C’est du Google Trad!

On voit vraiment où se trouve l’importance du bilinguisme au Canada!

Les franco-canadiens ont toujours eu tord. Ce n’est pas le fait que le Québec se sépare qui va ruiner le français au Canada, c’est le Reform party tout seul qui va faire ça en grand…

Ce n’est pas du tout récent. C’est comme ça depuis fort, fort, fort, longtemps! Comme le procureur général est le procureur de la Couronne, les droits d’auteurs appartiennent à la Couronne et la Couronne c’est la Reine!

Bonjour,

Il y a aussi ceci : (voir en bas de page, le point rouge que j’ai ajouté)http://pic.twitter.com/lNYBHuT6

Merci !

Ce qui est bien, c’est que la reine est la reine d’une seule personne, mais que cette personne est le chef du Canada. C’est pratique quand même…
J’ai travaillé avec des documents d’entente avec une agence fédérale il y a deux ans et c’était déjà comme ça

Bonjour,

Pour cette expression « © Sa Majesté la Reine du Chef du Canada 2011 » Google ne trouve rien avant 1992.

Dans cette désignation, « chef » n’est pas complément de nom… « du chef de » est une locution adverbiale.

Mais ne nous leurrons pas : c’est bien Harper qui tient les « reines » du pays.

On peut donc dire que Sa Majesté intimée branle du chef couvert à la tête des États du Commonwealth tout comme elle opine de la calotte de « gouverneur suprême » de l’Église anglicane, et sans travailler du chapeau royal pour autant. En effet, elle porte les deux casquettes mais ce n’est pas bonnet blanc, blanc bonnet.

Il y a une grande différence entre Elizabeth II et The Queen in Right of Canada. Dans une monarchie constitutionnelle l’état est représenté par un être humain. Tout ce que l’état canadien possède est au nom de la Reine du Chef du Canada – les terres, les édifices, les ambassades à l’étranger. On retrouve cela dans les procès aussi, alors que c’est au nom de la Reine du Chef du Canada qu’on intente une poursuite ou qu’on prononce un jugement – PAS AU NOM D’ELIZABETH II. La Reine du Chef du Canada c’est la COURONNE, c’est le peuple – CE N’EST PAS LE GOUVERNEMENT, et ce n’est pas Elizabeth II.
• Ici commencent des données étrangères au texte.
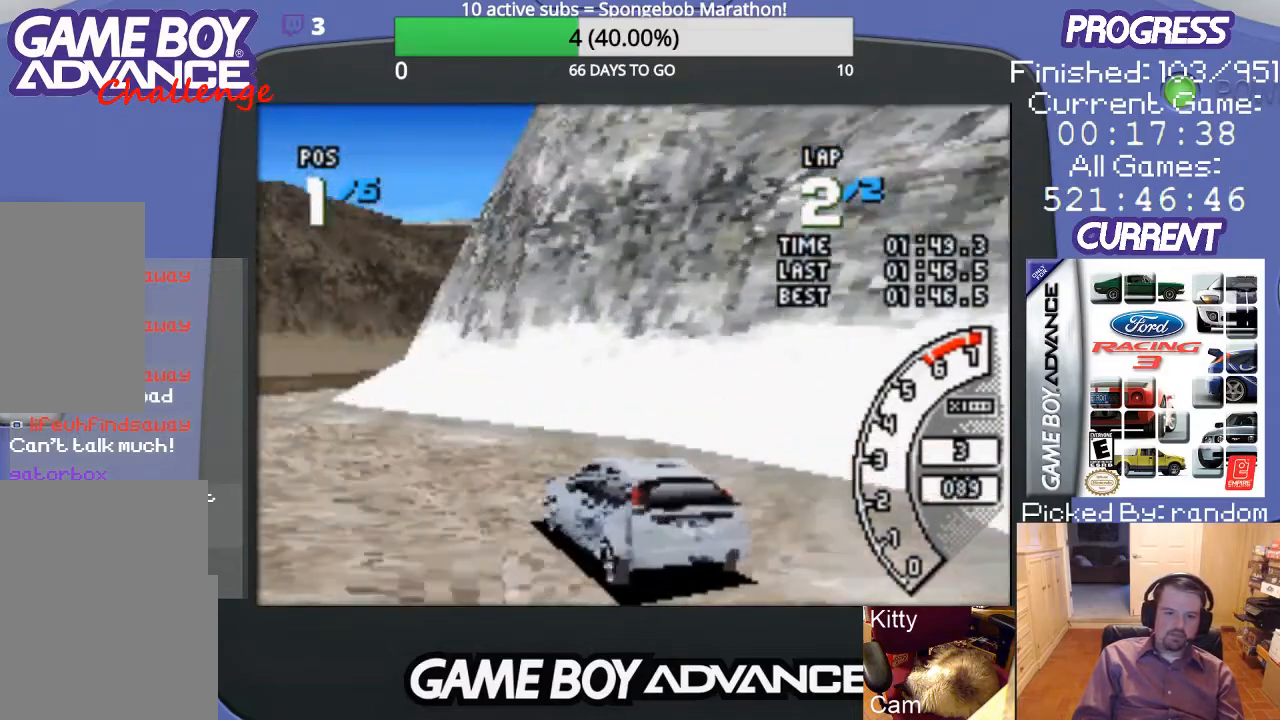
{"buttons": ["A"], "events": [[133, "DPAD_LEFT", "up"]]}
Stephen Harper ne parle jamais au nom du peuple canadien puisqu’il n’est pas le seul à les représenter : un simple député d’opposition représente les citoyens de son comté de manière aussi légitime que Stephen Harper représente son gouvernement ou les électeurs de Calgary-South.

Le gouvernement est une entité politique; le chef d’état, la reine, est apolitique : le Canada est un pays ou tous les citoyens ont les mêmes droits, peu importent leurs opinions politiques.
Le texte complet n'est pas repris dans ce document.